Vietnam or Thailand ? Vote for the TOP Country of the Week !

Updated: June 21, 2025


I could fill a volume with reminiscences of his talk, as I used to hear it during my frequent visits to Fryston, and of the warmth of his sympathy with one who had no claim upon him. I have made many friends in the course of my life, and looking back upon the list I am constrained to say that I have made more friends through the mediumship of Lord Houghton than through that of any other man.

Having found his way to Constantinople, he applied himself to the study of Oriental languages, and at the time he visited Fryston he was planning the most picturesque event of his life namely, his journey to Khiva, Bokhara and Samarcand, which in emulation of Burton he accomplished in the disguise of a dervish.
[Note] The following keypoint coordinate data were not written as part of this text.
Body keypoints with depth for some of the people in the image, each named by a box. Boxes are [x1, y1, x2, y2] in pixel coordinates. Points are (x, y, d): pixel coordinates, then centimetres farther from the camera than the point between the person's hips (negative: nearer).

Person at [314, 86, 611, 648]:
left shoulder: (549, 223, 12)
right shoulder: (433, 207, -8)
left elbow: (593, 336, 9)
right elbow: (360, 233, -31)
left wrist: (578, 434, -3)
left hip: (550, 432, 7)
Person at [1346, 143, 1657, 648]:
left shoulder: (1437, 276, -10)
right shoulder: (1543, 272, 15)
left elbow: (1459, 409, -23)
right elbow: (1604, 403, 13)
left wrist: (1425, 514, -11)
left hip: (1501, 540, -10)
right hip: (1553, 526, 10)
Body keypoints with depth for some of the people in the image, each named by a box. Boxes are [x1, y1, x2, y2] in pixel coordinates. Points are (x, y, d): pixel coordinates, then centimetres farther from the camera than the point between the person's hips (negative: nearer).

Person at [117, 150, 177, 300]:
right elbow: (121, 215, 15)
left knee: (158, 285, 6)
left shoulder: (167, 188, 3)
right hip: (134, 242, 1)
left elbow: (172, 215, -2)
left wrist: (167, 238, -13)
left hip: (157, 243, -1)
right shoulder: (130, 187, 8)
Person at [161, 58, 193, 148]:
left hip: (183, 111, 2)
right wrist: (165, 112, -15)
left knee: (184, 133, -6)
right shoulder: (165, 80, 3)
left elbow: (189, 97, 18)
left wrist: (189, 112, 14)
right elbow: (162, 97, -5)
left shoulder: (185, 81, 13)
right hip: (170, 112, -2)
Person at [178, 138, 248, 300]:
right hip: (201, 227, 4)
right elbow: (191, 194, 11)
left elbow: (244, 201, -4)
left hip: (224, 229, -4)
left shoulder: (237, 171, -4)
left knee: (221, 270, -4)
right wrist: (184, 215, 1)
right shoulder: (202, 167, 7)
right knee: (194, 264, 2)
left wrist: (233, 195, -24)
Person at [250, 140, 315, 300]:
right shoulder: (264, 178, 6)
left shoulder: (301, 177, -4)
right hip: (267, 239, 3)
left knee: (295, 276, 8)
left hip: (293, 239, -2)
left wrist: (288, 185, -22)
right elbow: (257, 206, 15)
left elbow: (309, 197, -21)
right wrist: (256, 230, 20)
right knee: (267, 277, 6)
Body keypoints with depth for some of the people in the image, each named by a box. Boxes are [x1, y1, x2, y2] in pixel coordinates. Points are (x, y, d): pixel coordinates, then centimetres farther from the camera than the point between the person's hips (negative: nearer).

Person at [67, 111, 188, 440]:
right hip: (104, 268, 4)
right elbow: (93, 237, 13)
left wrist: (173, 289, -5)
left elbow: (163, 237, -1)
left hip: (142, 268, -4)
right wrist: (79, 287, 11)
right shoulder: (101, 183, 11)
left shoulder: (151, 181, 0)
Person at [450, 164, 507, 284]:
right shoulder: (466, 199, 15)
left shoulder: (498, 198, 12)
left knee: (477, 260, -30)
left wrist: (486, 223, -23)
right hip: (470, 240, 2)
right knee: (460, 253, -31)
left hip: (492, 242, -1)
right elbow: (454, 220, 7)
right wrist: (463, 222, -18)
One of the earliest lessons a man learnt on being admitted to Houghton's cosmopolitan society was the great need of care in the selection of topics in addressing a stranger. Most persons one met at Fryston had either done something or were somebodies, and occasionally their fame was not of the kind that commends itself to everybody.

I had been in confidential correspondence with Lord Derby long before I first met him at Fryston, and in 1879 I wrote an article in Macmillan's Magazine dealing with his career at the Foreign Office, and with his reason for resigning his post in Lord Beaconsfield's Administration. This article was written on information which he supplied, and he himself corrected the proof-sheets.

Accordingly, when I was walking with him in the Fryston woods on the following morning, I plucked up my courage, and asked him if he had been at the Charterhouse with Thackeray. "Certainly I was," replied the eminent publicist; "we entered on the same day, and were great friends all the time we were at school."

He is one of the most distinguished of the figures I associate with Fryston and its gifted owner. The very last time that I dined with Lord Houghton I had an amusing experience. It was in the late autumn of 1884. Houghton had just met with a rather severe and painful accident.

I wanted to know which of his schoolfellows it was who broke his nose and disfigured him for life, and I had made up my mind that if ever I met a man who had been at school with him I would question him on this point. During one of my earlier visits to Fryston I found that George Venables, the well-known Parliamentary counsel and Saturday Reviewer, was staying there.

My usual time for visiting Fryston was on Saturday, when I was free from the charge of my paper for four-and-twenty hours. My kind friend always insisted on Sunday morning that instead of going to church I should spend the morning in strolling in the park, either alone or in his delightful company. This, he would say, was necessary in the interests of my health.

Forming Good Resolutions Provincial Journalism in the 'Seventies Recollections of the Franco-German War The Loss of the Captain and its Consequences to me Settling Down at Leeds Acquaintance with Monckton Milnes Visits to Fryston Lord Houghton's Chivalry His Talk His Skill in Judging Men Stories about George Venables Lord Houghton's Regard for Religious Observances.

It was in 1880, when the great statesman, having won the most brilliant triumph of his life, and finally defeated his great rival, Lord Beaconsfield, was struck down by serious illness a few weeks after he had regained power. "I am so sorry to see that Gladstone is getting better," Houghton said to me as we sat in the library at Fryston.